The state's nickname, "The Granite State", refers to its extensive granite formations and quarries.
On January 5, 1776, New Hampshire's provincial congress adopted the first state constitution.
The first alarm clock was created in 1787 by Levi Hutchins in Concord, New Hampshire. He invented the device for his own personal use, and it only rang at 4 AM, in order to wake him for his job. The French inventor Antoine Redier was the first to patent an adjustable mechanical alarm clock, in 1847.
Daniel Webster, born in Salisbury, New Hampshire, argued over 200 cases before the U.S. Supreme Court between 1814 and his death in 1852. He was known in his day as a mighty orator, a reputation preserved in Stephen Vincent Benet's short story The Devil and Daniel Webster, in which he beats the original lawyer, Lucifer, in a contract case over a man's soul.
In 1808, Concord was named the official seat of state government. The 1819 State House is the oldest capitol in the nation in which the state's legislative branches meet in their original chambers.
Franklin Pierce was born on November 23, 1804, in a log cabin in Hillsborough, New Hampshire.
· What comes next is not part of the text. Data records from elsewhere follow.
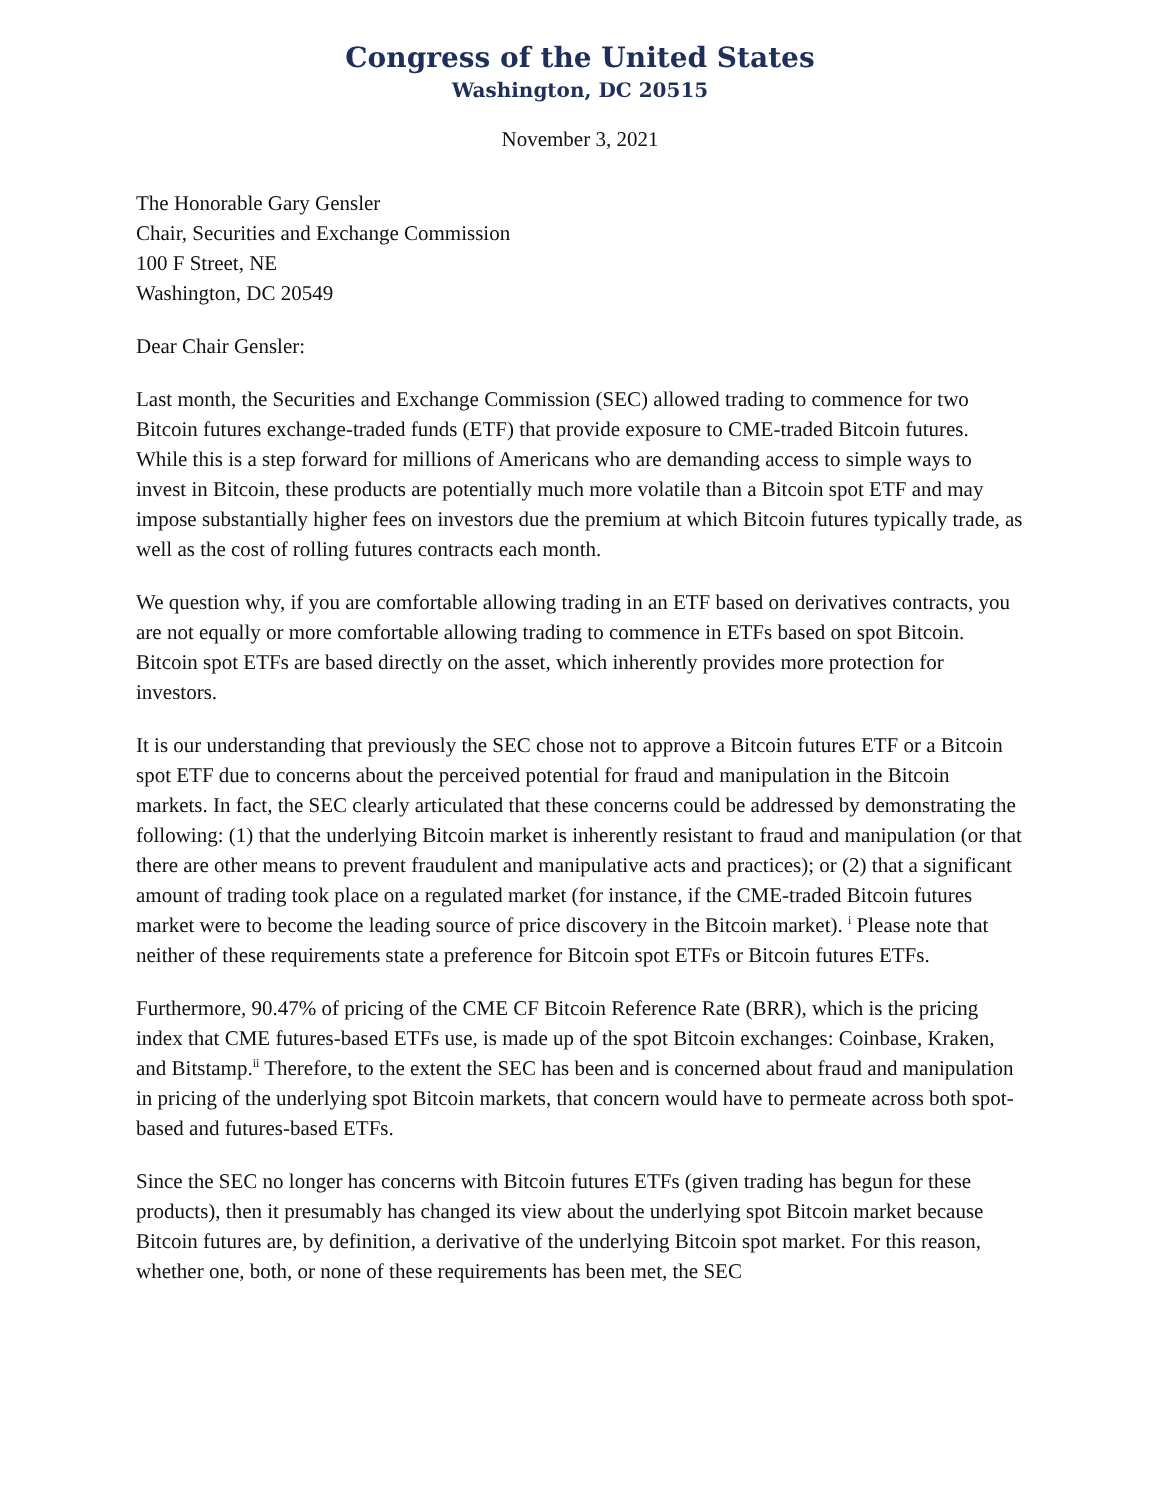Congress of the United States
Washington, DC 20515
November 3, 2021
The Honorable Gary Gensler
Chair, Securities and Exchange Commission
100 F Street, NE
Washington, DC 20549
Dear Chair Gensler:
Last month, the Securities and Exchange Commission (SEC) allowed trading to commence for two Bitcoin futures exchange-traded funds (ETF) that provide exposure to CME-traded Bitcoin futures. While this is a step forward for millions of Americans who are demanding access to simple ways to invest in Bitcoin, these products are potentially much more volatile than a Bitcoin spot ETF and may impose substantially higher fees on investors due the premium at which Bitcoin futures typically trade, as well as the cost of rolling futures contracts each month.
We question why, if you are comfortable allowing trading in an ETF based on derivatives contracts, you are not equally or more comfortable allowing trading to commence in ETFs based on spot Bitcoin. Bitcoin spot ETFs are based directly on the asset, which inherently provides more protection for investors.
It is our understanding that previously the SEC chose not to approve a Bitcoin futures ETF or a Bitcoin spot ETF due to concerns about the perceived potential for fraud and manipulation in the Bitcoin markets. In fact, the SEC clearly articulated that these concerns could be addressed by demonstrating the following: (1) that the underlying Bitcoin market is inherently resistant to fraud and manipulation (or that there are other means to prevent fraudulent and manipulative acts and practices); or (2) that a significant amount of trading took place on a regulated market (for instance, if the CME-traded Bitcoin futures market were to become the leading source of price discovery in the Bitcoin market). <sup>i</sup> Please note that neither of these requirements state a preference for Bitcoin spot ETFs or Bitcoin futures ETFs.
Furthermore, 90.47% of pricing of the CME CF Bitcoin Reference Rate (BRR), which is the pricing index that CME futures-based ETFs use, is made up of the spot Bitcoin exchanges: Coinbase, Kraken, and Bitstamp.<sup>ii</sup> Therefore, to the extent the SEC has been and is concerned about fraud and manipulation in pricing of the underlying spot Bitcoin markets, that concern would have to permeate across both spot-based and futures-based ETFs.
Since the SEC no longer has concerns with Bitcoin futures ETFs (given trading has begun for these products), then it presumably has changed its view about the underlying spot Bitcoin market because Bitcoin futures are, by definition, a derivative of the underlying Bitcoin spot market. For this reason, whether one, both, or none of these requirements has been met, the SEC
He represented the state in both the U.S. House of Representatives and Senate before serving as President of the United States from 1853 to 1857.
Its license plates carry the state motto: "Live Free or Die".
The first public library in the country opened in Peterborough, New Hampshire, in 1833. Reverend Abiel Abbot, Peterborough's Unitarian minister, proposed the creation of the Peterborough Town Library, a central collection of books that would be owned by the people and free to all inhabitants of the town.
New Hampshire's state seal depicts the frigate USS Raleigh surrounded by a laurel wreath with nine stars. The Raleigh is one of the first 13 warships sponsored by the Continental Congress for a new American navy, built in 1776, at Portsmouth.